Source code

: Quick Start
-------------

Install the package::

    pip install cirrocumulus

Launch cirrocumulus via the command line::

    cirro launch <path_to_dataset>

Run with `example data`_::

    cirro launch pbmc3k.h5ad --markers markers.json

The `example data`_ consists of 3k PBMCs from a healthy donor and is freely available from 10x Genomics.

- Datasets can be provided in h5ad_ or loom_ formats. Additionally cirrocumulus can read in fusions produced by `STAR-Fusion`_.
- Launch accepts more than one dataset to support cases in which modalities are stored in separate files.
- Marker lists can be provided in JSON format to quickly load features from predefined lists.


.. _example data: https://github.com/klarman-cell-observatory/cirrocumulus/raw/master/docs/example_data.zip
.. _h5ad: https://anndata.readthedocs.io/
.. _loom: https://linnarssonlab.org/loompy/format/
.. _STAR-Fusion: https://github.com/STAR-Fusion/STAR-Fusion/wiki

- - -

- **What you will do**:
Return from the data every line that holds "github".

- **Written response**:
.. _example data: https://github.com/klarman-cell-observatory/cirrocumulus/raw/master/docs/example_data.zip
.. _STAR-Fusion: https://github.com/STAR-Fusion/STAR-Fusion/wiki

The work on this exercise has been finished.